As we await delivery of our summer issue (due any day from our printer), we’re not exactly picking our noses. Or if we are picking our noses, it’s because we weren’t raised right, not because we have nothing better to do. For one thing, we’re all reading rapaciously to keep on top of all the submissions, which have doubled in number the past couple of weeks as all you deadline-conscious writers try to get in under the wire. (Our reading period ends Thursday [tears, lamentation]. . . . But lo, our contest starts Friday [pennants, pumping fists].) We’re also getting a jump on copy-editing our fall number. In late summer we’ll shoot it to the typesetter, and maybe, just maybe, if we are caught up on everything else, we can spend a few days on flotation devices in a large, warm body of liquid, preferably holding sweating glasses of some improbably colored beverage. But we get ahead of ourselves. Right now we’ve got commas on our minds. Not literally, because that would look weird. Rather, we’ve been thinking about them in the proper-usage sense, and in the spirit of summer giving, we thought we’d post about a situation in which commas are often used incorrectly. Curiously, this error stems from people being scrupulous about the commas in a given sentence . . . and they use one too many.

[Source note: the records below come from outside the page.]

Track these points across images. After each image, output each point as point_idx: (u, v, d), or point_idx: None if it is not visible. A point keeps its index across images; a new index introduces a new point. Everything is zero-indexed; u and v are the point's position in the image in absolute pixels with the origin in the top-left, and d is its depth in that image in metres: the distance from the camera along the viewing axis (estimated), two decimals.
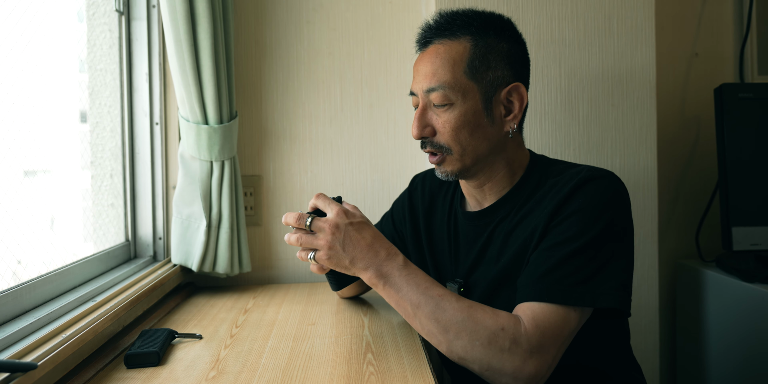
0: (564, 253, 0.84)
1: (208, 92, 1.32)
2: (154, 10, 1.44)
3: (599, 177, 0.89)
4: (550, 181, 0.93)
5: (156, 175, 1.46)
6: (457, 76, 0.92)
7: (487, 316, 0.82)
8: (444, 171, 0.97)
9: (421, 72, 0.95)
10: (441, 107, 0.93)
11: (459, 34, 0.94)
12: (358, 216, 0.90)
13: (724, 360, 1.46)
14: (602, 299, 0.82)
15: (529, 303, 0.84)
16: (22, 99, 1.11)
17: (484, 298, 0.97)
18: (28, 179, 1.16)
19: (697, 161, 1.70)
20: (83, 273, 1.18)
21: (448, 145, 0.94)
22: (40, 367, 0.78)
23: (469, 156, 0.94)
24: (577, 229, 0.85)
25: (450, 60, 0.92)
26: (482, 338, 0.81)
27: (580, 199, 0.87)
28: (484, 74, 0.93)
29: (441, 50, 0.94)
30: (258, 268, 1.58)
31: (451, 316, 0.83)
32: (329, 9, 1.58)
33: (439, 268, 1.09)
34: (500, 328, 0.81)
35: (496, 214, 0.98)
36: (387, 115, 1.60)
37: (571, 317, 0.82)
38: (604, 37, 1.41)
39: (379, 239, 0.90)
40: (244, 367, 0.91)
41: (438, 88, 0.92)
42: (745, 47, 1.68)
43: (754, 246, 1.43)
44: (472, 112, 0.93)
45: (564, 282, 0.83)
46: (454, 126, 0.93)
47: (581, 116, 1.42)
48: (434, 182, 1.15)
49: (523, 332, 0.81)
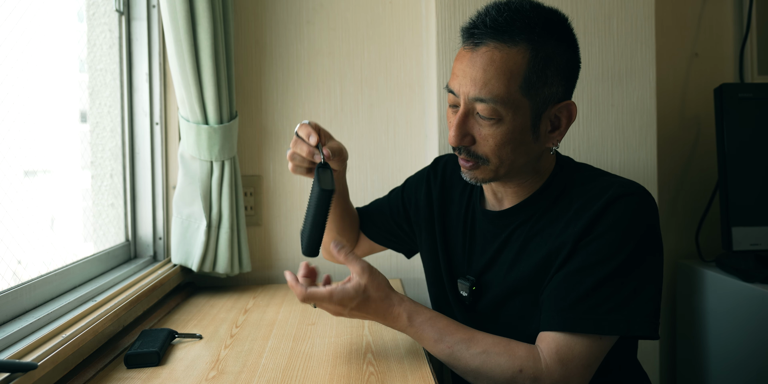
0: (595, 278, 0.82)
1: (208, 92, 1.32)
2: (154, 10, 1.44)
3: (630, 194, 0.85)
4: (577, 190, 0.90)
5: (156, 175, 1.46)
6: (512, 91, 0.84)
7: (502, 360, 0.82)
8: (474, 177, 0.92)
9: (470, 75, 0.85)
10: (487, 120, 0.86)
11: (518, 39, 0.83)
12: (356, 300, 0.89)
13: (724, 360, 1.46)
14: (636, 328, 0.81)
15: (555, 333, 0.82)
16: (22, 99, 1.11)
17: (497, 302, 0.95)
18: (28, 179, 1.16)
19: (697, 161, 1.70)
20: (83, 273, 1.18)
21: (487, 157, 0.88)
22: (40, 367, 0.79)
23: (504, 168, 0.90)
24: (608, 251, 0.83)
25: (507, 72, 0.83)
26: (500, 382, 0.82)
27: (611, 219, 0.84)
28: (539, 91, 0.85)
29: (497, 57, 0.83)
30: (258, 268, 1.58)
31: (465, 365, 0.84)
32: (329, 9, 1.58)
33: (451, 262, 1.06)
34: (518, 370, 0.81)
35: (517, 216, 0.95)
36: (387, 115, 1.60)
37: (598, 346, 0.82)
38: (604, 37, 1.41)
39: (378, 307, 0.90)
40: (244, 367, 0.91)
41: (488, 100, 0.84)
42: (745, 47, 1.68)
43: (754, 246, 1.43)
44: (520, 129, 0.86)
45: (597, 311, 0.81)
46: (498, 142, 0.86)
47: (581, 116, 1.42)
48: (455, 170, 1.11)
49: (544, 369, 0.80)
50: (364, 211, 1.24)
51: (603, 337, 0.82)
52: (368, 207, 1.25)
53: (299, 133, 0.95)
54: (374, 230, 1.22)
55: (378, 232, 1.22)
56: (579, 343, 0.81)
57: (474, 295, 0.99)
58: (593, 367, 0.82)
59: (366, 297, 0.89)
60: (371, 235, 1.23)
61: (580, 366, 0.81)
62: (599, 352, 0.82)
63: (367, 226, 1.23)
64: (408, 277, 1.59)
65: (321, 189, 0.88)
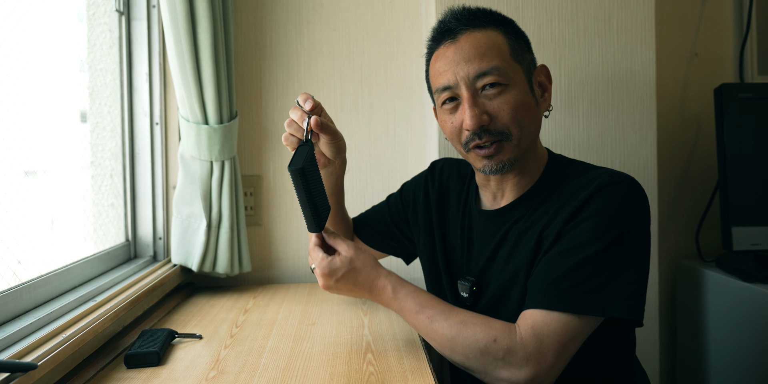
0: (576, 259, 0.84)
1: (208, 92, 1.32)
2: (154, 10, 1.44)
3: (618, 182, 0.87)
4: (569, 184, 0.92)
5: (156, 175, 1.46)
6: (506, 58, 0.91)
7: (478, 330, 0.84)
8: (500, 161, 0.92)
9: (462, 59, 0.91)
10: (493, 89, 0.90)
11: (486, 24, 0.93)
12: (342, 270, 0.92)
13: (725, 360, 1.46)
14: (613, 309, 0.82)
15: (533, 310, 0.84)
16: (22, 99, 1.11)
17: (495, 299, 0.96)
18: (28, 179, 1.16)
19: (697, 161, 1.70)
20: (83, 273, 1.18)
21: (508, 128, 0.90)
22: (40, 367, 0.78)
23: (525, 140, 0.92)
24: (590, 234, 0.84)
25: (494, 45, 0.91)
26: (474, 351, 0.84)
27: (597, 204, 0.86)
28: (524, 57, 0.94)
29: (479, 36, 0.92)
30: (258, 268, 1.58)
31: (441, 335, 0.87)
32: (329, 9, 1.58)
33: (450, 265, 1.07)
34: (492, 340, 0.83)
35: (512, 214, 0.97)
36: (387, 114, 1.60)
37: (575, 325, 0.82)
38: (604, 37, 1.41)
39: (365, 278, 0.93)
40: (244, 367, 0.91)
41: (491, 70, 0.89)
42: (745, 47, 1.68)
43: (754, 246, 1.43)
44: (524, 92, 0.92)
45: (575, 290, 0.82)
46: (513, 106, 0.90)
47: (581, 116, 1.42)
48: (452, 174, 1.13)
49: (518, 341, 0.82)
50: (360, 219, 1.25)
51: (582, 317, 0.82)
52: (365, 215, 1.25)
53: (298, 99, 0.96)
54: (375, 237, 1.23)
55: (379, 239, 1.23)
56: (556, 319, 0.82)
57: (475, 295, 0.99)
58: (569, 347, 0.82)
59: (353, 267, 0.92)
60: (371, 243, 1.24)
61: (555, 342, 0.81)
62: (576, 331, 0.82)
63: (365, 234, 1.23)
64: (406, 278, 1.59)
65: (288, 167, 0.87)
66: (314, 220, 0.92)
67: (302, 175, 0.86)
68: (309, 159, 0.89)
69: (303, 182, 0.87)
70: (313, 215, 0.91)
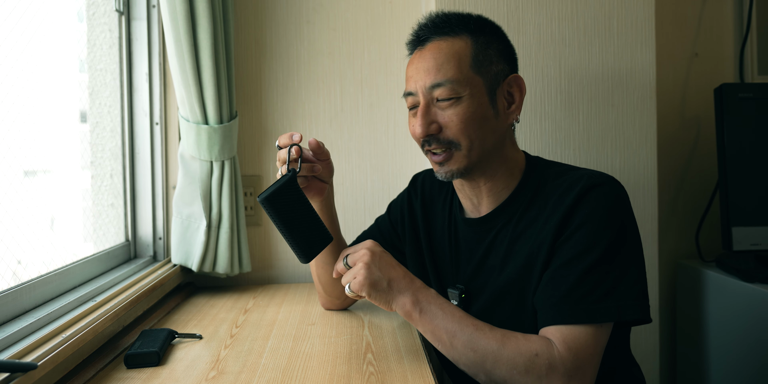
0: (579, 269, 0.84)
1: (208, 92, 1.32)
2: (154, 10, 1.44)
3: (600, 184, 0.88)
4: (550, 187, 0.93)
5: (156, 175, 1.46)
6: (464, 70, 0.91)
7: (520, 343, 0.83)
8: (449, 170, 0.94)
9: (423, 69, 0.93)
10: (446, 101, 0.91)
11: (458, 31, 0.94)
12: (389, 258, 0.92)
13: (724, 360, 1.46)
14: (627, 312, 0.83)
15: (556, 326, 0.83)
16: (22, 99, 1.11)
17: (487, 307, 0.96)
18: (28, 179, 1.16)
19: (697, 161, 1.70)
20: (83, 273, 1.18)
21: (457, 139, 0.92)
22: (40, 367, 0.78)
23: (476, 151, 0.93)
24: (587, 242, 0.85)
25: (455, 55, 0.92)
26: (519, 366, 0.81)
27: (585, 210, 0.86)
28: (488, 68, 0.93)
29: (443, 46, 0.93)
30: (258, 268, 1.58)
31: (486, 344, 0.83)
32: (329, 9, 1.58)
33: (439, 274, 1.08)
34: (534, 354, 0.81)
35: (497, 220, 0.98)
36: (387, 115, 1.60)
37: (599, 334, 0.83)
38: (604, 37, 1.41)
39: (406, 273, 0.91)
40: (244, 367, 0.91)
41: (445, 82, 0.91)
42: (745, 47, 1.68)
43: (754, 246, 1.43)
44: (479, 104, 0.92)
45: (586, 300, 0.83)
46: (463, 118, 0.91)
47: (581, 116, 1.42)
48: (434, 185, 1.14)
49: (557, 356, 0.81)
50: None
51: (601, 326, 0.83)
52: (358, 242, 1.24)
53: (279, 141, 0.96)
54: None
55: None
56: (582, 332, 0.82)
57: (464, 303, 1.00)
58: (600, 356, 0.83)
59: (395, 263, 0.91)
60: None
61: (589, 355, 0.82)
62: (602, 340, 0.84)
63: None
64: None
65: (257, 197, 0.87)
66: (299, 250, 0.90)
67: (269, 203, 0.86)
68: (285, 187, 0.88)
69: (272, 211, 0.87)
70: (295, 244, 0.89)
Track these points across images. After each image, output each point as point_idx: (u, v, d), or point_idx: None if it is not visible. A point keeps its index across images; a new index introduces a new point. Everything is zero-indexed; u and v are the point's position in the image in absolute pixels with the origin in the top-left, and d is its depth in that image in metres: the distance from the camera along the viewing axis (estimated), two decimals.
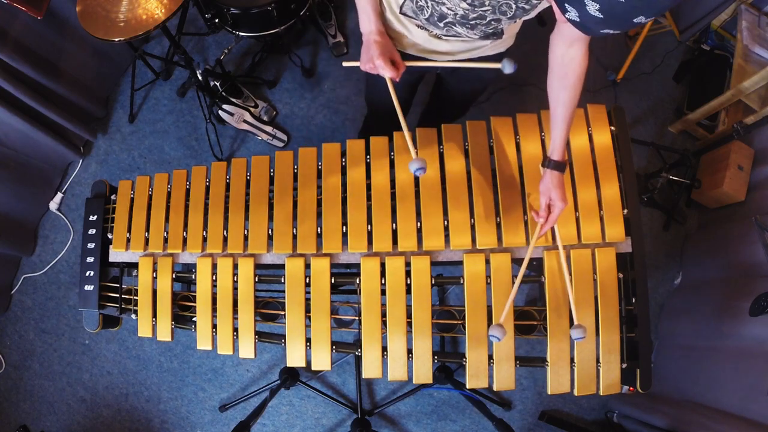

The problem arises from the complex-compound sentence. That’s a sentence that has at least two independent clauses with a dependent clause or phrase thrown in. An example is the sentence above beginning with “Rather.” It seems the temptation is to add an extra, unnecessary comma after “and,” thus treating the prepositional phrase as a parenthetical. The effect is clunky and chopped-up: “. . . sense, and, in the spirit of summer giving, we . . .” Blech. Here’s another off-the-cuff example:

The convict ruminated on his criminal past, and hoisting his squeeze bottle of Elmer’s, he lamented that he had not discovered earlier the joy of popsicle-stick art.

Still a bit clunky. Two he‘s in swift succession. To streamline, we’d probably edit this line as follows (and move the comma accordingly):

The convict ruminated on his criminal past and, hoisting his squeeze bottle of Elmer’s, lamented that he had not discovered earlier the joy of popsicle-stick art.

Hope this clears the comma air. Happy punctuating!